Fue durante mi época de Londres. Trabajaba de mesero en lo que era el bar del Littleton Theatre. Tendría unos veinte años y Pinter iba un par de veces por semana a dar charlas de creación literaria. Pero antes de sus clases se sentaba a tomar vino y comer queso en las mesas que, por puro azar, me tocaba servir a mí. Él era un hombre ameno y como siempre era yo quien le servía, me saludaba. Un día me preguntó, creo que, sin interés real, lo de siempre: de dónde vienes, que haces aquí, etc. De inmediato le dije que yo escribía teatro. Me invitó a oír sus conferencias.
Al final hubo preguntas y, yo, que quería ser listo y notado, me levanté y como buen venezolano hice la pregunta tipo Miss Universo más idiota que se me ocurrió: “Usted, que es un autor tan técnico; ¿qué consejo le daría a un joven autor de teatro?”. Él se me quedó mirando con piedad y dijo, quizás para salvarme del bochorno: “Resist the tentations of money”. Yo, que aún no me había dado cuenta de que estaba haciendo el ridículo, me hundí más y le respondí, sabelotodo: “Pero, Mr. Pinter, ese es un consejo ético, no técnico”. Y él ripostó, como si veinte años después se fuera a ganar el premio Nobel: “Un día entenderás la íntima relación que hay entre lo ético y lo técnico para poder escribir”. Años después, cuando comprendí esa relación, el impulso y compromiso por el trabajo diario y la escritura se volvió una obligación inexorable, de esas que, si no cumples, te avergüenzas y exiges castigo.
¿Qué significa Iowa en tu vida?
Quizás por lo que me pasó en Londres, creo que funciono tan bien en las Residencias para Escritores. Para mí nada tan útil como ese cliché del autor que se levanta en la mañana, come y escribe; en la tarde, luego del almuerzo, escribe también; y en la noche, cambia la rutina y vuelve a escribir más duro y apasionado hasta la madrugada. Todos los días, sin parar, y además que te paguen por eso; eso es lo que ofrecen las residencias literarias. He hecho tres, dos en París y una en Iowa. Esta fue muy especial quizás porque pagaban muy bien, te daban hasta dos viajes a donde quisieras dentro de los EE.UU, y compartí piso con escritores como Monterroso y Rolf Hudges, artistas que sabían alejarse del encuentro social y que te miraban mal si te encontraban haciendo cualquier otra cosa que no fuera escribir. Monterroso era además muy divertido. Una vez me oyó alardear sobre mis conocimientos de béisbol y desde ese día comenzó a tocar la puerta de mi cuarto muy temprano en la mañana, me hacía levantar adormilado, y cuando le abría me preguntaba, sin saludar ni preámbulo, alguna cosa técnica sobre béisbol. Esperaba mi respuesta. Se la daba. Y me decía: “¿Ves que no sabes nada?”. Y se iba. Nunca acerté las respuestas, pero lo cierto fue que, gracias a su particular inquisición despertadora, me levantaba temprano con una sonrisa, listo para trabajar.

· · · ·

SEGÚN EL FRAGMENTO:
**1)** Responde estas preguntas sobre el fragmento:
(a) ¿Dónde trabajaba de mesero en Londres quien habla?
(b) ¿Cuántas residencias para escritores ha hecho quien habla y en qué lugares?
(c) ¿Qué le preguntaba Monterroso a quien habla cuando tocaba la puerta de su cuarto por la mañana?
**2)** Reproduce palabra por palabra el pasaje del fragmento que va desde "Fue durante mi" hasta "oír sus conferencias.", ambos incluidos.
**3)** Indica si cada afirmación concuerda con el fragmento. Responde sí o no y cita las palabras exactas que lo deciden.
(a) Pinter daba charlas de creación literaria un par de veces por semana.
(b) Quien habla acertó al menos una vez las preguntas de Monterroso sobre béisbol.
(c) La residencia de Iowa no incluía viajes.

[Entradas de datos guardadas]
· · · ·

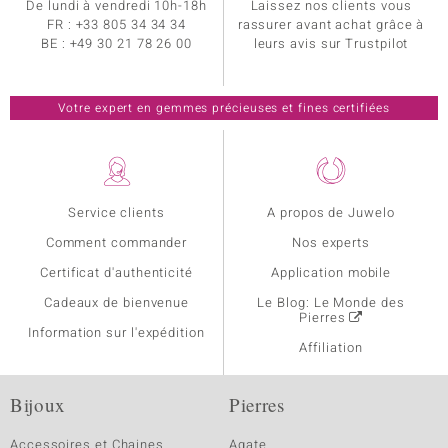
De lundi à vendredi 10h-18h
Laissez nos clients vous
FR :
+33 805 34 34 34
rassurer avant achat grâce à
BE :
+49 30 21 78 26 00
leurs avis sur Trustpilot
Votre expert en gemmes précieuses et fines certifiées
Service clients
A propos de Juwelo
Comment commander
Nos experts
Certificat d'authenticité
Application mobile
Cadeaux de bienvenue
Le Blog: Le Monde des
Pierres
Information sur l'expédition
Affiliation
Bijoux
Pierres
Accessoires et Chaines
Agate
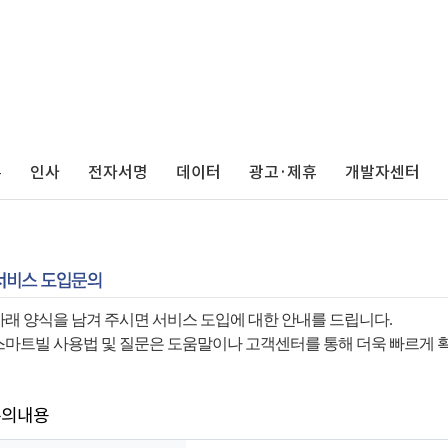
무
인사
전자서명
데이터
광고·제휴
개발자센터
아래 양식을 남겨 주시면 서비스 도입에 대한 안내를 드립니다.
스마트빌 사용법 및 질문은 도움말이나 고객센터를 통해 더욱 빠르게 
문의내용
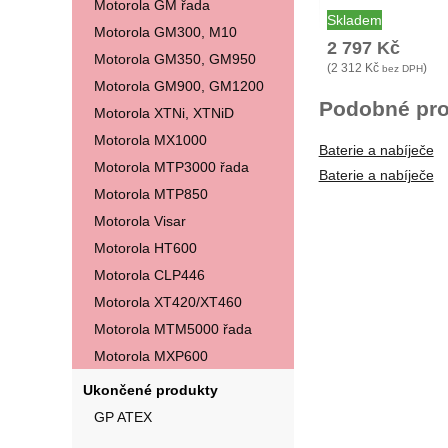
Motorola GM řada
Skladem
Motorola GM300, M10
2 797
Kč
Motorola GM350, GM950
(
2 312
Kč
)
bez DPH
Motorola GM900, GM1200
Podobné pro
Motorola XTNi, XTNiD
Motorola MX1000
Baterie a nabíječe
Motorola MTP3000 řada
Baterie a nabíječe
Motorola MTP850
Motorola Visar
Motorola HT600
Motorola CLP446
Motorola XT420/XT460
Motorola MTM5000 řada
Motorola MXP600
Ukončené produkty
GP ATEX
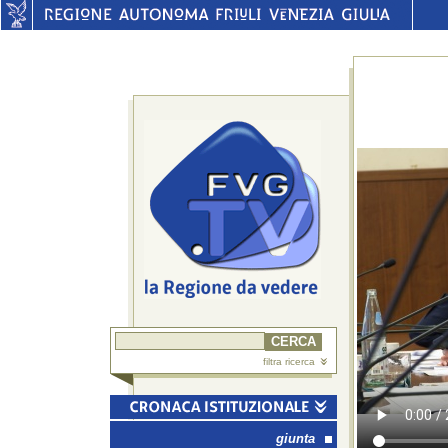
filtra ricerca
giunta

· · · ·

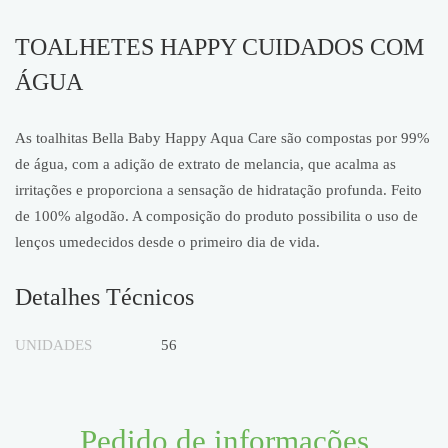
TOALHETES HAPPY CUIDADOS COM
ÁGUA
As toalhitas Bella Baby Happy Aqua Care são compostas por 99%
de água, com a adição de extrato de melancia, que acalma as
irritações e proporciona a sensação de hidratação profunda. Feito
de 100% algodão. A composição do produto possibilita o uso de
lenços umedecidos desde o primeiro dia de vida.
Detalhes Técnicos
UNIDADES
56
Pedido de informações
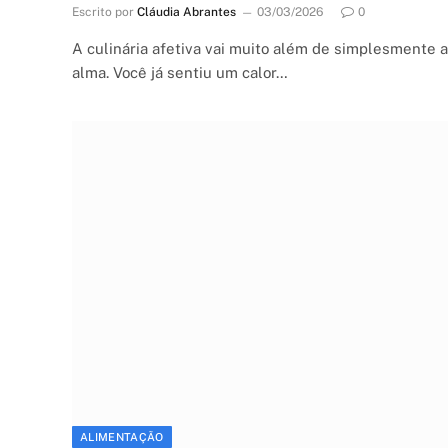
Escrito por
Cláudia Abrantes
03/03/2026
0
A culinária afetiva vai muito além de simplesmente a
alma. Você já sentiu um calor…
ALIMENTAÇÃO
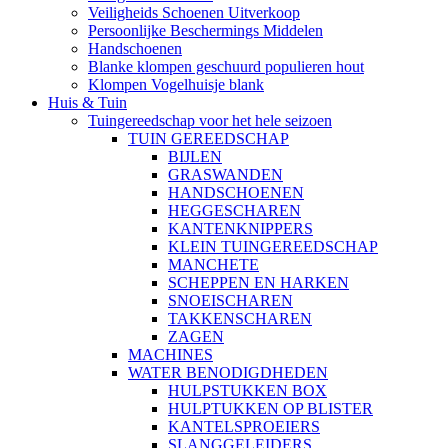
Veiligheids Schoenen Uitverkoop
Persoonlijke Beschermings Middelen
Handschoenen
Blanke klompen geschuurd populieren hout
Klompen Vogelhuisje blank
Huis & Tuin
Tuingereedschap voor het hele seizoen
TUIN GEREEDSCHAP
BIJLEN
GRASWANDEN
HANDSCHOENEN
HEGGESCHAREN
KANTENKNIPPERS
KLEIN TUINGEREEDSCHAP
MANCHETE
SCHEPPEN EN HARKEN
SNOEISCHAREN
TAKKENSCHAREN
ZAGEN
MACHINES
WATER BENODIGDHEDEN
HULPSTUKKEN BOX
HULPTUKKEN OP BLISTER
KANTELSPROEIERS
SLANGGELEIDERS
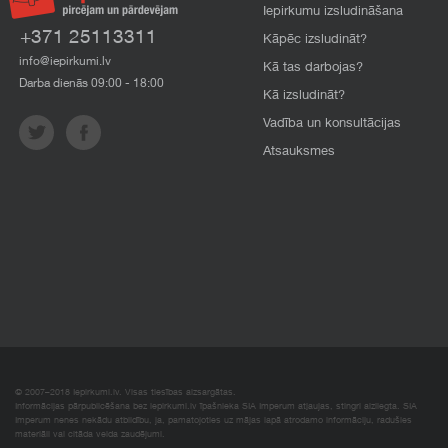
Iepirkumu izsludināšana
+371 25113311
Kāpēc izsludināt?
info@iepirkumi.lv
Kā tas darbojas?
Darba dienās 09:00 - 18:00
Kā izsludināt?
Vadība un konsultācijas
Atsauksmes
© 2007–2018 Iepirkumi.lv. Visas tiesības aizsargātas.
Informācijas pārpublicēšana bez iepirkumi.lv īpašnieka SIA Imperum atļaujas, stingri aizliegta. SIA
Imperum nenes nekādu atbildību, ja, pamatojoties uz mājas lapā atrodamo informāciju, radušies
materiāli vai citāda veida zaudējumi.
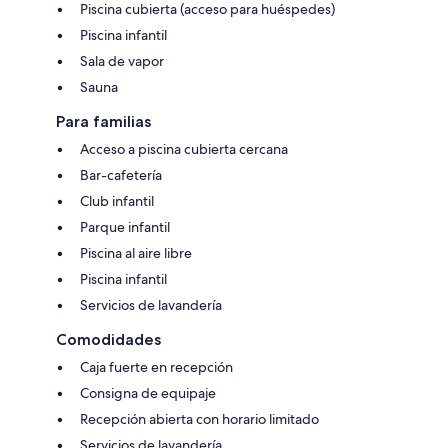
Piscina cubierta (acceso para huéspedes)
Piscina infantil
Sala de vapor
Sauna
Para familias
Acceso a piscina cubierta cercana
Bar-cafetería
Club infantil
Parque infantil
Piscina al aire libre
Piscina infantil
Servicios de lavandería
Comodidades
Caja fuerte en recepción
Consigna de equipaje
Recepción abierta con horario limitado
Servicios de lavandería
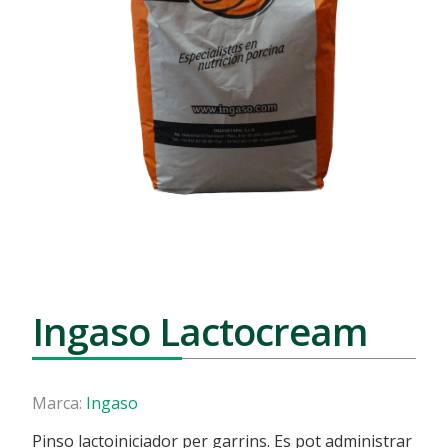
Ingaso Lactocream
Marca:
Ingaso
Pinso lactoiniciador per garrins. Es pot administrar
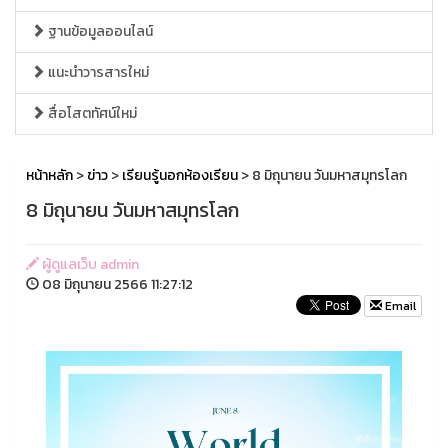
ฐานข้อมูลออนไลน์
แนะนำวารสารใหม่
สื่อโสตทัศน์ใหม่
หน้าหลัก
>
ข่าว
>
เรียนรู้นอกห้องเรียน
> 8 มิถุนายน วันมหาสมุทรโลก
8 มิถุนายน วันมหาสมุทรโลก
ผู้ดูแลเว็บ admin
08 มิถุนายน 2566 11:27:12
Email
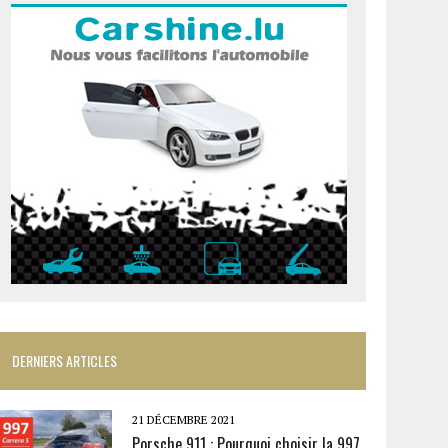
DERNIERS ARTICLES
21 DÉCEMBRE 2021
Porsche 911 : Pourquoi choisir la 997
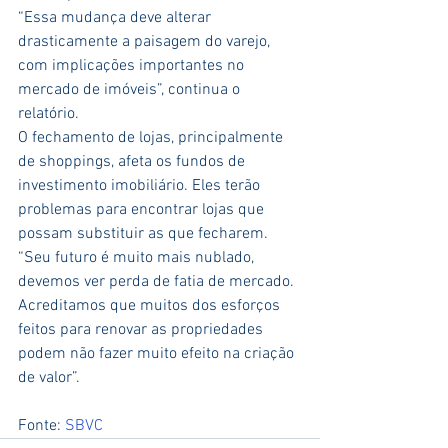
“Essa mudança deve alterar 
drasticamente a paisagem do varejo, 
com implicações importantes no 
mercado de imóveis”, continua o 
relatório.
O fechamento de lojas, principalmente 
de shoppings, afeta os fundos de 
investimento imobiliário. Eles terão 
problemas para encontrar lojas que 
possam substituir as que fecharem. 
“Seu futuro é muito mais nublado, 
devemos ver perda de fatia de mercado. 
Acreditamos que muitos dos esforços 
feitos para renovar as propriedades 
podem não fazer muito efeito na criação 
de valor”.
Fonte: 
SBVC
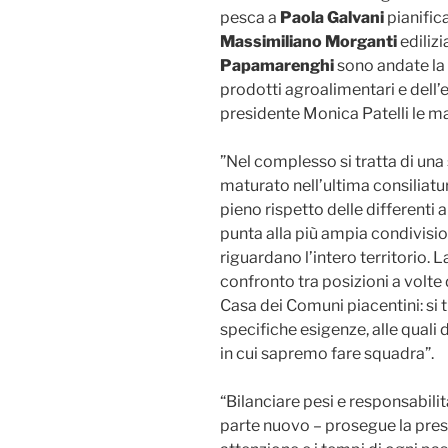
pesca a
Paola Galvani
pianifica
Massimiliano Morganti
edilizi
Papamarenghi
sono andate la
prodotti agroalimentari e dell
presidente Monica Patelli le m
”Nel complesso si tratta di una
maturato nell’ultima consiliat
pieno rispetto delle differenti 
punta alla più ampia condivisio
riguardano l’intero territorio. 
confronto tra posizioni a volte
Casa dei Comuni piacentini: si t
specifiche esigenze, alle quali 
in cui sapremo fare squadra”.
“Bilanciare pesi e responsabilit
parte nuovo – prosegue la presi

· · · ·

RESPUESTAS ESPERADAS:
**1)**
(a) En el bar del Littleton Theatre.
(b) Tres: dos en París y una en Iowa.
(c) Alguna cosa técnica sobre béisbol.

**2)**
Fue durante mi época de Londres. Trabajaba de mesero en lo que era el bar del Littleton Theatre. Tendría unos veinte años y Pinter iba un par de veces por semana a dar charlas de creación literaria. Pero antes de sus clases se sentaba a tomar vino y comer queso en las mesas que, por puro azar, me tocaba servir a mí. Él era un hombre ameno y como siempre era yo quien le servía, me saludaba. Un día me preguntó, creo que, sin interés real, lo de siempre: de dónde vienes, que haces aquí, etc. De inmediato le dije que yo escribía teatro. Me invitó a oír sus conferencias.

**3)**
(a) Sí: "Pinter iba un par de veces por semana a dar charlas de creación literaria".
(b) No: "Nunca acerté las respuestas".
(c) No: "te daban hasta dos viajes a donde quisieras dentro de los EE.UU".